Externally at least, the second-generation 991 reverts to type. When Porsche talks of the elimination of door handle recess covers as the most ‘eye-catching’ feature of the new car’s profile, you can be certain of the facelift’s sensitivity.
Marginal items – the front spoiler lip, front and rear lights – have been tweaked, but it’s subtle stuff that would take a side-by-side comparison to spot.
The rear spoiler has vents under it to increase airflow into the engine, neatly avoiding any ugly apertures
Predictably, the more significant alterations have been forced on the designers by the requirements of the new engineering challenges beneath.
The two low-mounted turbochargers require plenty of additional cooling, so at the rear there’s a substantial and entirely new air intake system complete with a new grille and the extra vents required to chill the intercoolers now stationed at the extremities.
Even the new active aerodynamics – a tech carryover from the 918 Spyder – can be deployed to assist with heat management, the variable rear spoiler being extendable at low speeds so that more air might find its way inside the engine bay when operating temperatures are high.
In base format, it develops 365bhp; as tested here, it’s at 414bhp. Both are a 20bhp improvement over their forebears and are capable of revving to 7500rpm (although their performance peaks at 6500rpm).

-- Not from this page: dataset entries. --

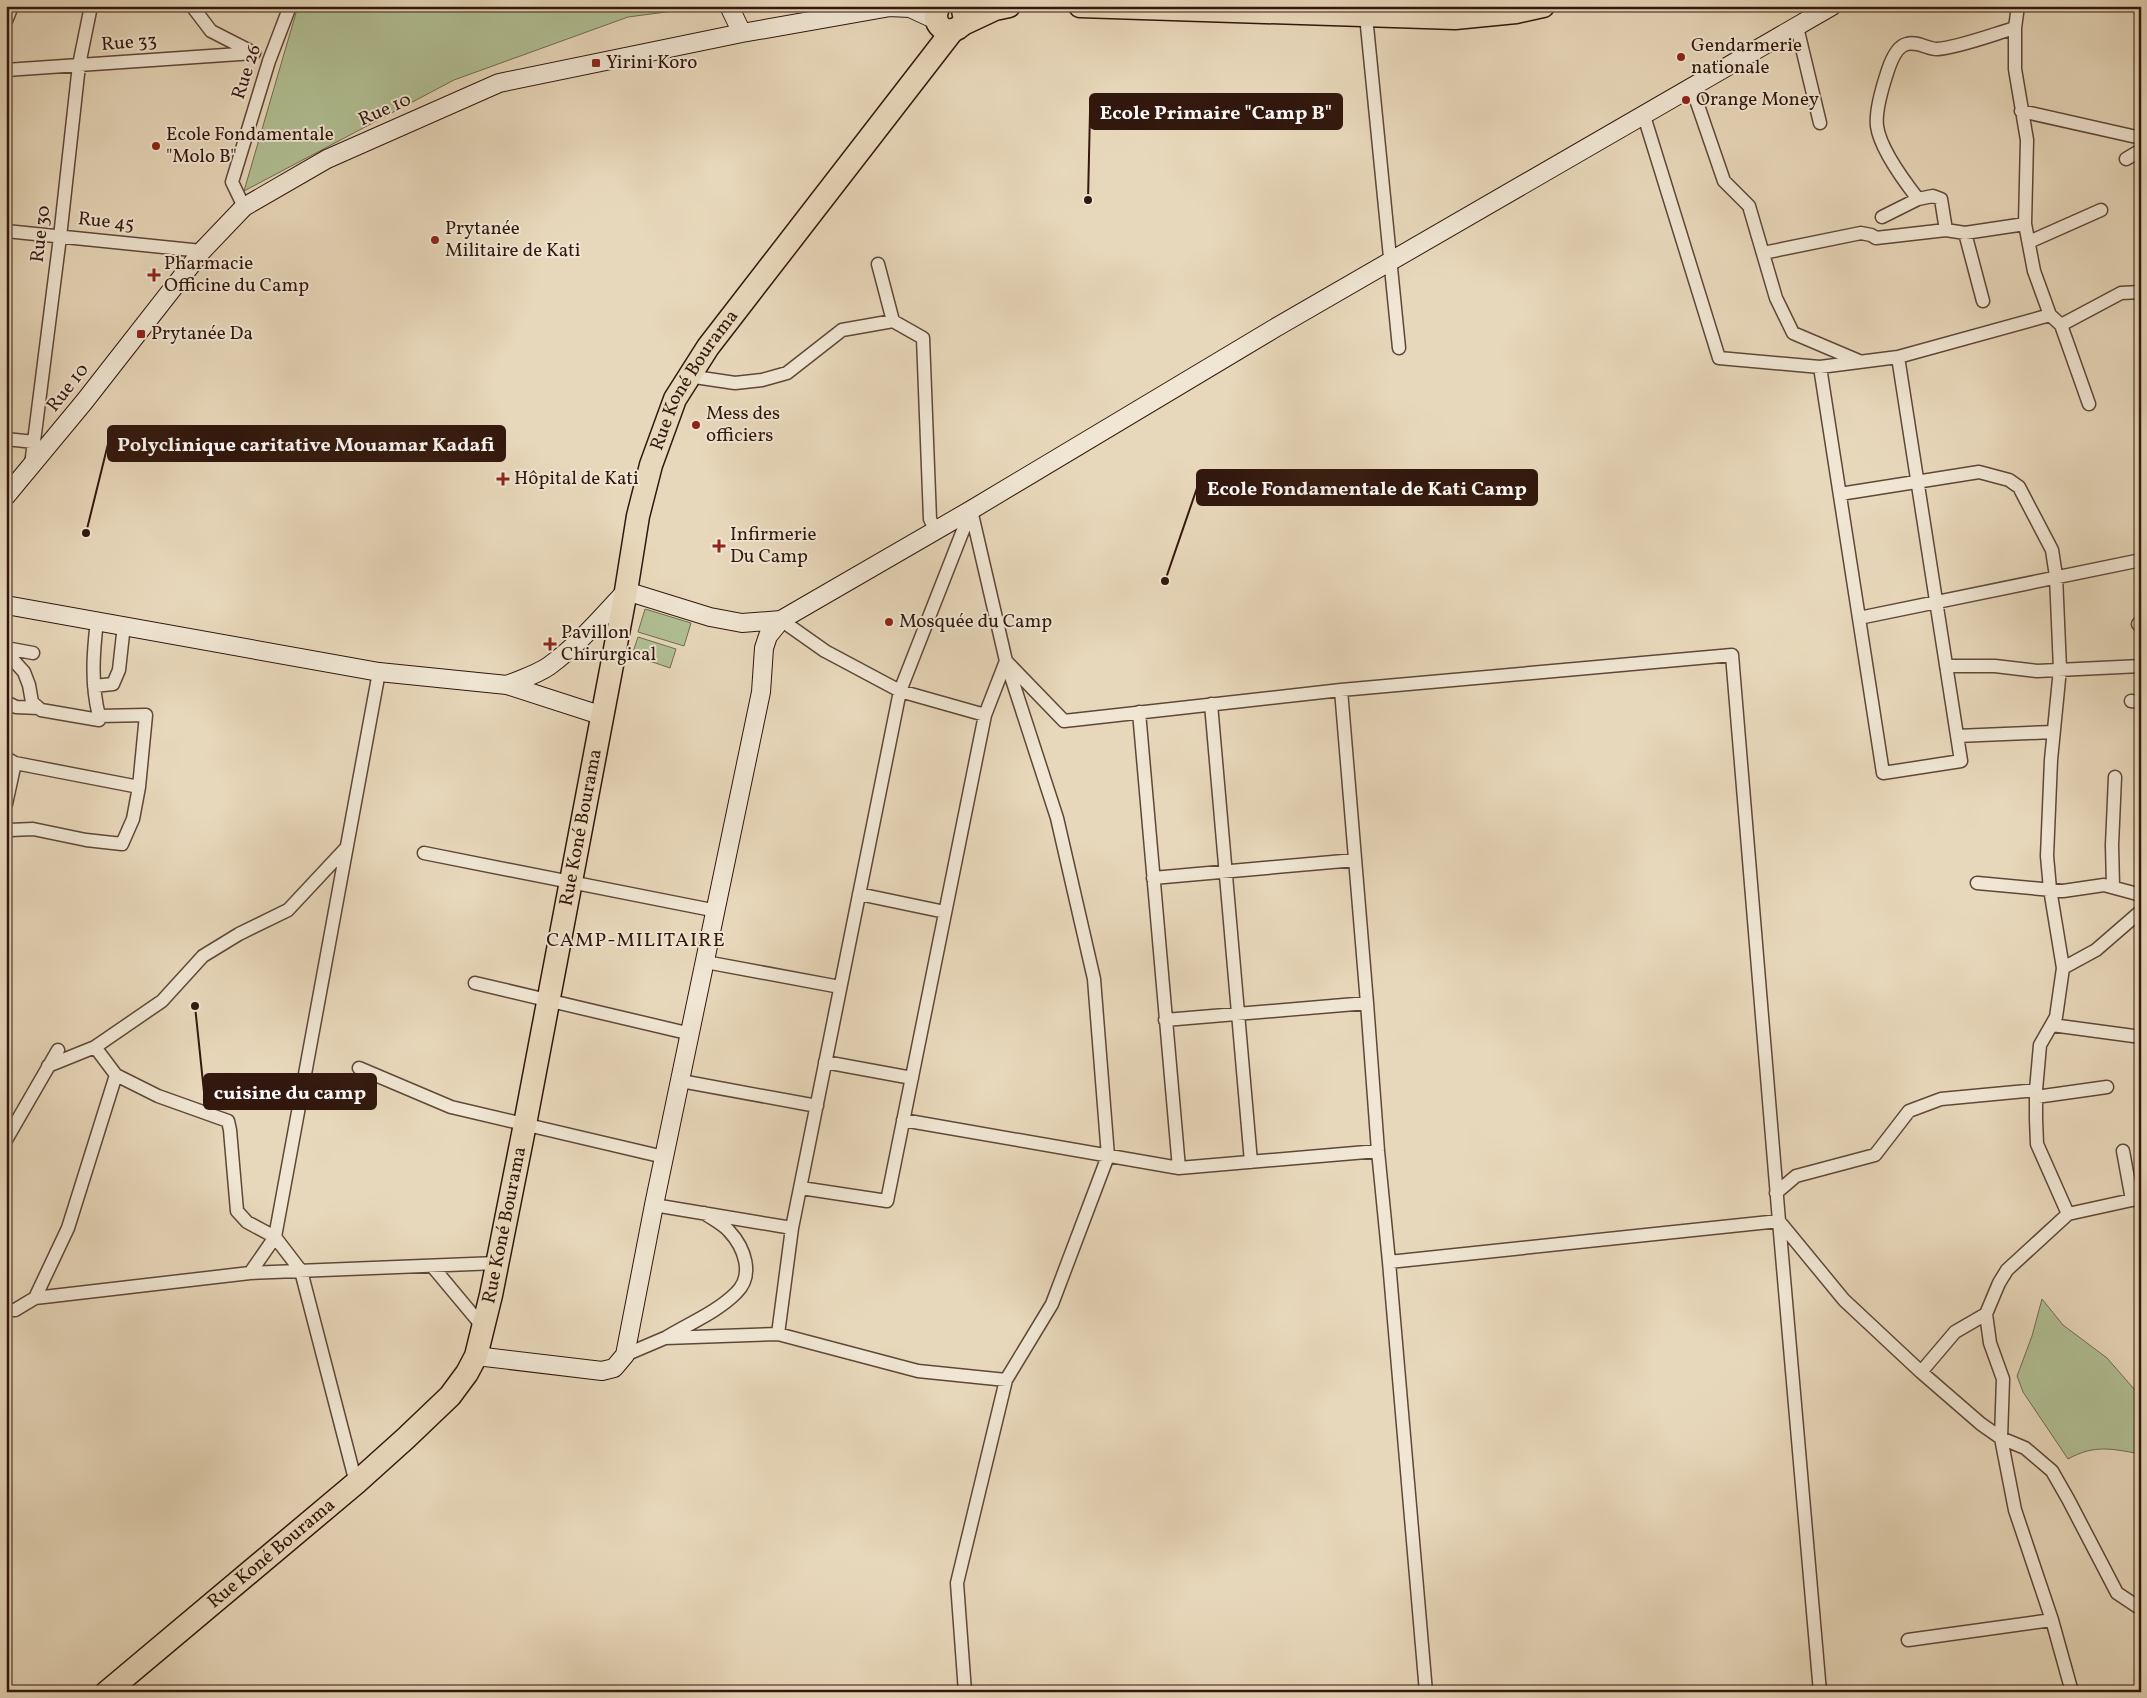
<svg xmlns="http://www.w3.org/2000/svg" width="2147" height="1698" font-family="Vollkorn,serif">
<rect width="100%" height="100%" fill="#e8d8bb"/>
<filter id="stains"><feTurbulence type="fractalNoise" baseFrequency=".004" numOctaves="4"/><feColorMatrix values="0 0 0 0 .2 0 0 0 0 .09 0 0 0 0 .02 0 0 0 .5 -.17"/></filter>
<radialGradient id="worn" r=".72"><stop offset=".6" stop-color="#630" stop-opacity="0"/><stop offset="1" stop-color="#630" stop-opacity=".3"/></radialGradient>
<path fill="#b1c094" stroke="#716c50" d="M298 6H712L628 17 454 80 244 191Z
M645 609 691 623 684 646 638 632Z
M638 637 676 649 670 668 632 655Z
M2042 1299 2063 1325 2107 1358 2141 1397V1454C2112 1449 2095 1444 2068 1459L2023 1392 2017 1376 2032 1336Z"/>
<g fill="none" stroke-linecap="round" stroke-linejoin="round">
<defs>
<path id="street" d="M192 6 211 31 254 53
M2018 6 2015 28V69L2027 140 2025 224 2034 271 2050 315 2061 325 2089 404
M1366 16 1399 348
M6 21 12 6
M1797 27 1820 123
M6 70 254 53
M1692 88 1724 181 1749 206 1776 298 1793 333 1859 361
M2021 111 2141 138
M1644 116 1719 358 1820 367 1898 357 2050 315
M2126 159 2141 150
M244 207 232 182 269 61 290 6
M1882 217 1918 199
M1946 230 1941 199 1933 196 1918 199C1904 181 1880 149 1877 126 1875 110 1883 85 1888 70 1891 61 1897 46 1907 44 1918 41 1927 49 1937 49 1957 48 1994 34 2015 28
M6 231 202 251
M1965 233 1983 301
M2029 242 2101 210
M1763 253 1861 233 1871 235 1876 238 1946 230 1965 233 2025 224
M878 264 893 321
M2061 325 2121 293 2141 292
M1820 367 1883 773 1961 761 1898 357
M688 376 735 383 762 380 787 373 842 330 893 321 923 338 930 519 936 531
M6 439 34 442
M31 465 60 237 79 65 91 6
M1840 494 1979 472 2009 480 2019 487 2052 550 2056 576 2060 669 2051 760 2047 856 2050 889 2063 968 2056 1017 2040 1045 2036 1090V1119L2037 1144 2068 1214
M1859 618 2141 560
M781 620 825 651 900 691 985 715
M2138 624H2141
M6 648 33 653
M6 652 24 672 29 685 32 702 41 710 99 720V716
M1946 666H1995L2037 671 2141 666
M94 686 113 684 119 670 124 625
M1341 690 1367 1003 1378 1151 1389 1262 1426 1692
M2131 701 2141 702
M6 702 16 707 39 708
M1211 704 1251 1162
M1139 712 1179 1168
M1957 736 2053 732
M6 758 15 763 139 787
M6 804 15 763 7 765
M6 828 10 830 33 829 86 840 122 844 133 819 139 787 146 715 99 716C91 684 93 654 97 621
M424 853 717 911
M1153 878 1355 860
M1977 883 2063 891 2104 885 2141 895
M2113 886 2112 845 2115 777
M859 894 945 912
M711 963 840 987
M2063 968 2096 950 2141 911
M475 983 691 1034
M1165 1020 1367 1003
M2052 1025 2141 1037
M95 1047 116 1075 158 1096 228 1121 230 1130 237 1211 247 1222 275 1237 250 1273
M825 1062 912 1078
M48 1066 95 1047 162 1001 203 956 239 934 288 910 346 848
M359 1068 451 1107 664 1157
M681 1081 817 1106
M2036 1097 2107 1087
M903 1120 1179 1168 1378 1151
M6 1140 58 1050
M2123 1151 2132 1200
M801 1188 887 1201 985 715 1006 661 1064 721 1341 690 1732 655 1779 1221 1820 1692
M1776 1193 1796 1176 1875 1155 1909 1111 1941 1099 2036 1090
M654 1205 792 1228
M1389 1262 1779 1221 1844 1300 1921 1372 1981 1424 2001 1438 2025 1448 2052 1471 2068 1499 2117 1593 2141 1609
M432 1266 483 1327
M35 1298 68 1228 116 1075
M6 1310H15L35 1298 250 1273 497 1263
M778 1334 792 1228 900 691 971 510
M667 1337C690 1323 717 1312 736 1293 755 1275 744 1247 729 1231 723 1224 711 1218 704 1213
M625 1355 665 1338 778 1334 918 1371 1006 1380 1052 1304 1108 1156 1094 979 1057 818 1006 661 971 510
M1921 1372 1955 1332 1986 1314
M356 1483 301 1271 275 1237 379 672
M1908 1640 2052 1620
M965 1692 957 1583 1006 1380
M2072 1692 2052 1620 2015 1510 2001 1438 2003 1379 1990 1343 1986 1314 1999 1283 2007 1270 2068 1214 2141 1198"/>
<path id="secondary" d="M729 6 742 33
M889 7 910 8 936 20
M6 496 84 402 202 251 244 207 327 159 499 83 742 33 896 6
M6 605 379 672 507 685 603 716
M507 685C521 679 536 675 549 666 578 645 602 617 626 591L710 617 742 623 781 620
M476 1356 602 1371 614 1368 625 1355 654 1205 761 692 764 648 768 636 781 620 971 510 1275 328 1832 6"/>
<g id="highway">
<path d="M939 6C927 27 955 42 965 19L962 6"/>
<path d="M1080 6 1455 18 1516 12 1543 6"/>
<path d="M963 24 995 9 1009 6"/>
<path id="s1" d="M107 1692 356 1483 406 1438 450 1396 467 1373 476 1356 491 1295 525 1124 626 591 638 516 651 465 675 399 708 347 953 30"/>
</g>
</defs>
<use href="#street" stroke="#5f4738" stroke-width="15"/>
<use href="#secondary" stroke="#31170d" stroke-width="20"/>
<use href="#highway" stroke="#31170d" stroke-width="25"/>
<use href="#street" stroke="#f0e6d3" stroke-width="12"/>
<use href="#secondary" stroke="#f0e6d3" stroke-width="18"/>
<use href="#highway" stroke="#e8d8bb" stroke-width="22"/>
</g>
<g fill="#8f2418" stroke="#f0e6d3" stroke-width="2">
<circle cx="1681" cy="57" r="5"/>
<rect x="591" y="58" width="10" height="10" rx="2.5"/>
<circle cx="1686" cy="100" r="5"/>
<circle cx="156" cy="146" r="5"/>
<circle cx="435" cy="240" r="5"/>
<path d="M151.5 267.5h5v5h5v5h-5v5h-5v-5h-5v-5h5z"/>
<rect x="136" y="329" width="10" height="10" rx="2.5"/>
<circle cx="696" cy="425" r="5"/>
<path d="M500.5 471.5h5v5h5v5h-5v5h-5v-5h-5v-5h5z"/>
<path d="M716.5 538.5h5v5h5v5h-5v5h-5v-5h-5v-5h5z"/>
<circle cx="889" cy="622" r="5"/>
<path d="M547.5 636.5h5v5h5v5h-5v5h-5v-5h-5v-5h5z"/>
</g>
<g text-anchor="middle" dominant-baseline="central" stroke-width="4" stroke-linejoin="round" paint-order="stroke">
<g font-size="19" fill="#31170d" stroke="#f0e6d3">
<text transform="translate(129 43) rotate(-4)">Rue 33</text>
<text transform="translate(247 72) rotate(-72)">Rue 26</text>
<text transform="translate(385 110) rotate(-24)">Rue 10</text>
<text transform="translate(106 222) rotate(6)">Rue 45</text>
<text transform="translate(41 234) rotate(-83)">Rue 30</text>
<text stroke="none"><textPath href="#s1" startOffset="1505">Rue Koné Bourama</textPath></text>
<text transform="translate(68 388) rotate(-52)">Rue 10</text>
<text stroke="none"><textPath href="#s1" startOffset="1040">Rue Koné Bourama</textPath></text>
<text stroke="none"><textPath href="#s1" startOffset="635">Rue Koné Bourama</textPath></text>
<text stroke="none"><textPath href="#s1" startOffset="215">Rue Koné Bourama</textPath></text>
</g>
<g font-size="19" fill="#31170d" stroke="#f0e6d3" text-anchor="start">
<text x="1691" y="46">Gendarmerie<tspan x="1691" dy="22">nationale</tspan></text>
<text x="606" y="63">Yirini Koro</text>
<text x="1696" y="100">Orange Money</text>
<text x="166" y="135">Ecole Fondamentale<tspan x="166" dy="22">"Molo B"</tspan></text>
<text x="445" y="229">Prytanée<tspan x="445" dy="22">Militaire de Kati</tspan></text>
<text x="164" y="264">Pharmacie<tspan x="164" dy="22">Officine du Camp</tspan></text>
<text x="151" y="334">Prytanée Da</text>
<text x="706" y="414">Mess des<tspan x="706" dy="22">officiers</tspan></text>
<text x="514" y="479">Hôpital de Kati</text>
<text x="730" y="535">Infirmerie<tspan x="730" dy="22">Du Camp</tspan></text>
<text x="899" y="622">Mosquée du Camp</text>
<text x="561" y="633">Pavillon<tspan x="561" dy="22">Chirurgical</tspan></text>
</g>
<g font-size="20" letter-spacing="1" fill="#31170d" stroke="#f0e6d3">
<text x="636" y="941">CAMP-MILITAIRE</text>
</g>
</g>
<path fill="none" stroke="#31170d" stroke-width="2" d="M1088 200L1090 112M86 533L108 444M1165 581L1197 488M195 1006L204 1092"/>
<g fill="#31170d" stroke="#f0e6d3" stroke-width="2">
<circle cx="1088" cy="200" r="5"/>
<circle cx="86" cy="533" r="5"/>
<circle cx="1165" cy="581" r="5"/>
<circle cx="195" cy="1006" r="5"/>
</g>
<g fill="#31170d" stroke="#31170d" stroke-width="2">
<rect x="1090" y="94" width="252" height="35" rx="5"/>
<rect x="108" y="426" width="397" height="35" rx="5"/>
<rect x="1197" y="470" width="340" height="35" rx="5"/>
<rect x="204" y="1074" width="172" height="35" rx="5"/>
</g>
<g font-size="20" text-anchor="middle" font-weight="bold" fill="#fff">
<text x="1216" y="119">Ecole Primaire "Camp B"</text>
<text x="306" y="451">Polyclinique caritative Mouamar Kadafi</text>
<text x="1367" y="495">Ecole Fondamentale de Kati Camp</text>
<text x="290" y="1099">cuisine du camp</text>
</g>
<rect width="2147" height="1698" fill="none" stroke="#e8d8bb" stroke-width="25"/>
<rect x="8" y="8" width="2132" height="1683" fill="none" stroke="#31170d" stroke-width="2.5"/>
<rect x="12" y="12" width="2122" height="1673" fill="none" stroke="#31170d"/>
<rect width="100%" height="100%" filter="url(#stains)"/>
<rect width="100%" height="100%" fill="url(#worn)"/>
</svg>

The real boon, though, as you might expect, is in torque delivery.
Porsche has lengthened the gear ratios on its seven-speed transmission to suit the new-found amenability and introduced a two-disc clutch to the manual version to make it easier to operate. Tellingly, the dual-mass flywheel also gets a centrifugal pendulum to help temper drivetrain vibrations, making the 911 more refined when accelerating from low revs in higher ratios. It is also important to point out that the GT3 has also returned in manual form too.
If the above indicates something of a fundamental shift in Porsche driving style, the modifications to the chassis are of the more conventional sort.
The facelifted car sits 10mm lower on now-standard PASM adaptive suspension, gets rebound buffer springs all round and acquires half an inch of extra tyre width at the back to cope with the extra torque. Active rear-wheel steering (introduced in the 991 GT3 and Turbo) and a front axle nose-raiser have also been added to the typically extensive options list.